DisCoRD: Discrete Tokens to Continuous Motion via Rectified Flow Decoding

TL;DR

DisCoRD addresses the discord between discrete and continuous human motion representations by decoding pretrained discrete motion tokens in a continuous space using a rectified flow decoder. It introduces Condition Projection to map tokens to frame-wise conditioning and trains on sliding motion windows, enabling smoother, more expressive motion while preserving conditioning faithfulness. A novel evaluation metric, symmetric Jerk Percentage Error (sJPE), explicitly captures frame-wise noise and under-reconstruction, aligning better with human perception of naturalness. Across text-to-motion, co-speech gesture, and music-to-dance tasks, DisCoRD achieves state-of-the-art naturalness (lower FID) while maintaining faithfulness, and is compatible with any discrete-token framework, offering a versatile, scalable solution for bridging discrete efficiency and continuous realism.

Abstract

Human motion is inherently continuous and dynamic, posing significant challenges for generative models. While discrete generation methods are widely used, they suffer from limited expressiveness and frame-wise noise artifacts. In contrast, continuous approaches produce smoother, more natural motion but often struggle to adhere to conditioning signals due to high-dimensional complexity and limited training data. To resolve this 'discord' between discrete and continuous representations we introduce DisCoRD: Discrete Tokens to Continuous Motion via Rectified Flow Decoding, a novel method that leverages rectified flow to decode discrete motion tokens in the continuous, raw motion space. Our core idea is to frame token decoding as a conditional generation task, ensuring that DisCoRD captures fine-grained dynamics and achieves smoother, more natural motions. Compatible with any discrete-based framework, our method enhances naturalness without compromising faithfulness to the conditioning signals on diverse settings.

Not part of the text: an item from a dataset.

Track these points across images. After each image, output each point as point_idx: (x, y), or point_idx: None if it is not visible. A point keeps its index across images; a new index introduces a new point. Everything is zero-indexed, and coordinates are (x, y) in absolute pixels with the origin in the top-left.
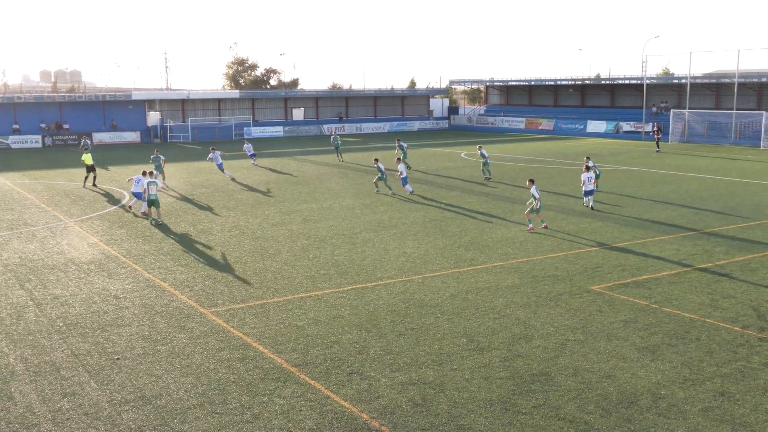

Extensive evaluations demonstrate that DisCoRD achieves state-of-the-art performance, with FID of 0.032 on HumanML3D and 0.169 on KIT-ML. These results establish DisCoRD as a robust solution for bridging the divide between discrete efficiency and continuous realism. Project website: https://whwjdqls.github.io/discord-motion/

Figures (17)

• Figure 1: Concept of DisCoRD. Discrete quantization methods encode multiple motions into a single quantized representation. While existing methods directly decode from this quantized representation, DisCoRD iteratively decodes the discrete latent in a continuous space to recover the inherent continuity and dynamism of motion. To assess the gap between reconstructed and real motion, prior work primarily used FID as the metric. Here, we additionally propose symmetric Jerk Percentage Error (sJPE) to evaluate the differences in naturalness between reconstructed and real motion.
• Figure 2: An overview of DisCoRD. During the Training stage, we leverage a pretrained quantizer to first obtain discrete representations (tokens) of motion. These tokens are then projected into continuous features $\mathbf{C}$, which are concatenated with noisy motion $\mathbf{X}_t$. This concatenated feature is used to train a vector field $v$. During the Inference stage, we use a pretrained token prediction model based on the pretrained quantizer to first generate tokens from the given control signal. These generated tokens are then projected into continuous features $\mathbf{\hat{C}}$, concatenated with Gaussian noise $\mathbf{X}_0\sim \mathcal{N}(0,I)$, and iteratively decoded through the learned vector field $v_\theta$ into motion $\mathbf{\hat{X}}_1$.
• Figure 3: sJPE and FID response to frame-wise gaussian noise. We introduce Gaussian noise with varying standard deviations (x-axis) to ground-truth motion data and evaluate its effect on sJPE and FID. Noise sJPE is highly sensitive to subtle frame-wise perturbations, whereas Static sJPE remains low. FID is highly insensitive to frame-wise noise. Note that FID scale (y-axis, right) is very small compared to sJPE scale (y-axis, left).
• Figure 4: Under-reconstruction and frame-wise noise. We visualize fine-grained motion trajectories (top), and corresponding jerk graphs (bottom), where blue and red regions indicate noise and static sJPE, respectively. Compared to other methods, DisCoRD significantly reduces sJPE, resulting in smoother motion (fewer blue regions) and greater dynamism (fewer red regions), as highlighted in green boxes.
• Figure 5: Decoding efficiency comparison. We report the average decoding time for a batch of 32 token sequences on an NVIDIA RTX 4090 Ti, averaged over 20 trials on the HumanML3D test set. DisCoRD achieves more better performance on motion naturalness at a comparable decoding speed to MoMask and can even decode significantly faster while maintaining superior performance.